Phillies: 2 Finalists Emerge for Hitting Coach Position
Charles Theodore “Chili” Davis, who will turn 60 on January 17, played 19 seasons as an outfielder and designated hitter in the majors from 1981 to 1999: San Francisco Giants (1981-87), California Angels (1988-90, 1993-96), Minnesota Twins (1991-92), Kansas City Royals (1997) and New York Yankees (1988-99).
Davis was one of the three original finalists for the Phillies’ hitting coach position, however, he has since agreed to return to the Mets for a second season, according to SNY’s Andy Martino. He had been the hitting coach for three different Major League clubs over the past three seasons, including the Boston Red Sox (2017), Chicago Cubs (2018).

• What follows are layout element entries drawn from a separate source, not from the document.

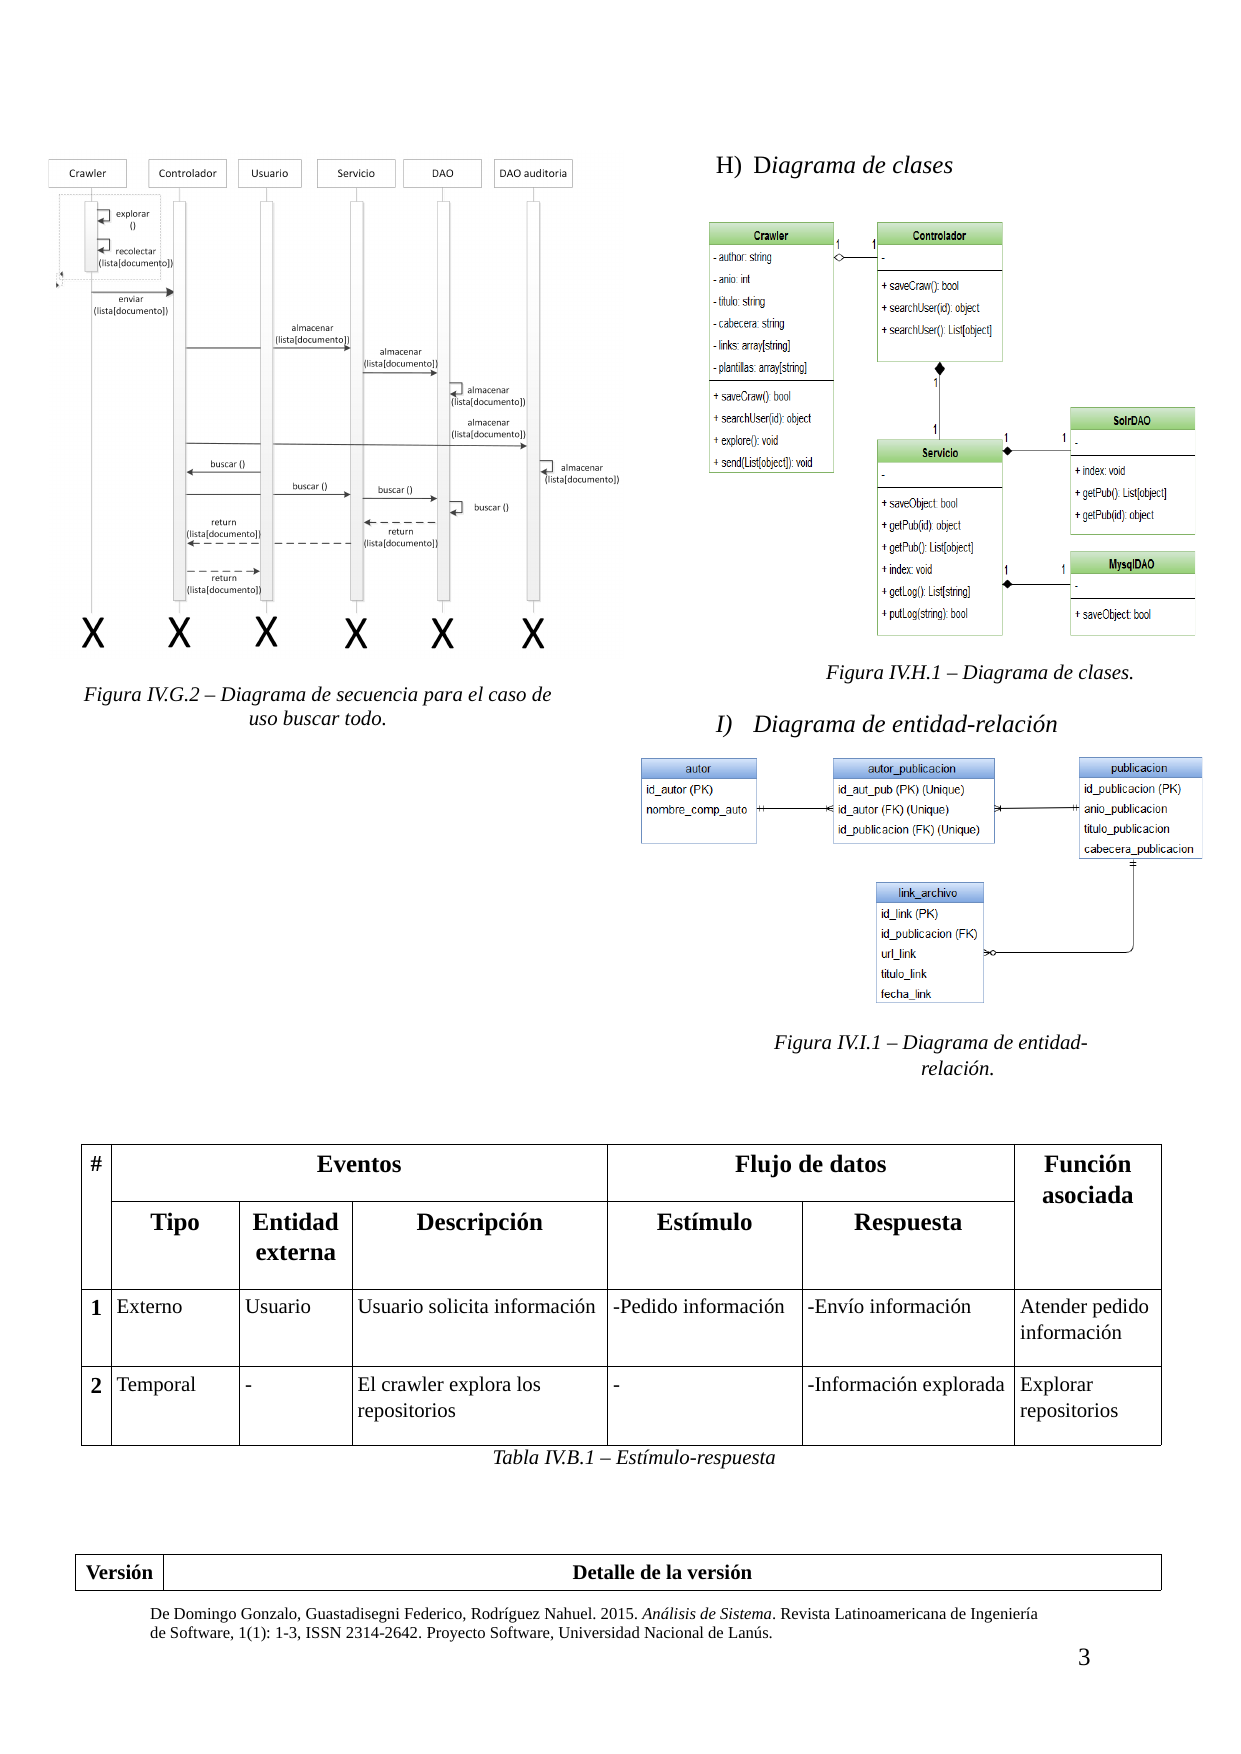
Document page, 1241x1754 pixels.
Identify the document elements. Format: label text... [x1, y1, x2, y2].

picture [641, 757, 1203, 1006]
table_cell 2 [82, 1367, 111, 1444]
table_cell Entidad externa [240, 1202, 352, 1288]
table_cell Estímulo [608, 1202, 802, 1288]
table_cell Tipo [112, 1202, 239, 1288]
table_cell Explorar repositorios [1015, 1367, 1161, 1444]
table_cell -Envío información [803, 1290, 1014, 1366]
table_cell -Información explorada [803, 1367, 1014, 1444]
table_cell 1 [82, 1290, 111, 1366]
table_cell Usuario solicita información [353, 1290, 607, 1366]
table_header Función asociada [1015, 1145, 1161, 1288]
text Figura IV.H.1 – Diagrama de clases. [678, 636, 1165, 684]
table_header Flujo de datos [608, 1145, 1014, 1201]
table_cell Temporal [112, 1367, 239, 1444]
table_header Detalle de la versión [164, 1555, 1161, 1590]
text Tabla IV.B.1 – Estímulo-respuesta [75, 1444, 1165, 1469]
table_cell Atender pedido información [1015, 1290, 1161, 1366]
table_cell - [240, 1367, 352, 1444]
table_cell El crawler explora los repositorios [353, 1367, 607, 1444]
text Figura IV.I.1 – Diagrama de entidad- relación. [678, 1030, 1165, 1080]
table_header # [82, 1145, 111, 1288]
table_header Eventos [112, 1145, 607, 1201]
picture [708, 222, 1196, 636]
table_cell Usuario [240, 1290, 352, 1366]
table_cell - [608, 1367, 802, 1444]
table_cell -Pedido información [608, 1290, 802, 1366]
table_cell Respuesta [803, 1202, 1014, 1288]
table_cell Externo [112, 1290, 239, 1366]
text Figura IV.G.2 – Diagrama de secuencia para el caso de uso buscar todo. [75, 659, 562, 730]
picture [48, 150, 624, 659]
table_cell Descripción [353, 1202, 607, 1288]
list Diagrama de entidad-relación [716, 709, 1165, 738]
list Diagrama de clases [716, 150, 1165, 179]
table_header Versión [76, 1555, 163, 1590]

The switch-hitter’s most successful season at the plate came in 1993, when he slugged 27 home runs and a career-high 112 RBI in his first season with the Angels. When Davis made his major league debut on April 10, 1981, he became the first Jamaican-born player to reach the majors.
Davis’ other playing career accomplishments include winning the World Series in three of his four career postseason appearances (Twins, 1991; Yankees, 1998 and 1999), being named an All-Star three times, as well as compiling a .274 career average with 424 doubles, 30 triples, 350 homers, and 1,372 RBI spanning 2,436 games.
- 2003-04: Hitting coach for the Australian Baseball Academy
- 2010: Part-time instructor in the Dodgers Fall Instructional League
- 2011: Hitting coach for the Triple-A Pawtucket Red Sox.
- 2012-14: Oakland A’s hitting coach
- 2015-17: Boston Red Sox hitting coach
- 2018: Chicago Cubs hitting coach
- 2019: New York Mets hitting coach
While coaching the Cubs as hitting coach, replacing eventual Phillies hitting coach (and since-dismissed) John Mallee, the offense produced a National League-best .258 batting average and second-best .333 on-base percentage. Joining the A’s in 2012, the team increased their total number of runs scored (+68) and home runs (+81) from the previous season. And, from 2015 to 2017 with the Red Sox, the team led the majors in runs scored (2,411), tied for best on-base percentage (.334), had the second-best batting average (.268) and third-best OPS (.762).
Davis is still being paid by the Cubs through 2020, yet he has signed a multi-year contract from the Mets, according to Martino. Breen writes that last season, Davis oversaw the unexpected rise of several young Mets hitters, including National League Rookie of the Year Pete Alonso and fellow All-Star Jeff McNeill, adding:
"The Mets ranked sixth in the NL last season in average, on-base percentage, and slugging percentage. Davis stresses a situational-hitting philosophy and took the Mets away from an approach based on launch angles, yet the team still had the fifth-highest home run total in the National League. Davis may not be as analytically inclined as Dillon, but he has still found a way to produce power."
Davis and Girardi had a lot in common, particular in the World Series championship category. Both won the championship three times as players, and were teammates on the Yankees’ 1998 and 1999 World Series-winning teams.
The New York Post wrote that Girardi could have “poach” Davis from the Mets. Such “poaching” will not occur, with Davis returning to the team’s rival.
Breen writes that Girardi is known for his “ability to find a balance between being new age and old school,” and that he is “open to analytics but does not close himself off to traditional baseball methods. Bryan Price, whom Girardi hired last month as pitching coach, has a similar approach. And it would be no surprise if Girardi’s hitting coach thought the same way.”
Now, it appears Girardi will likely choose between either Dillon or Stairs as the next hitting coach.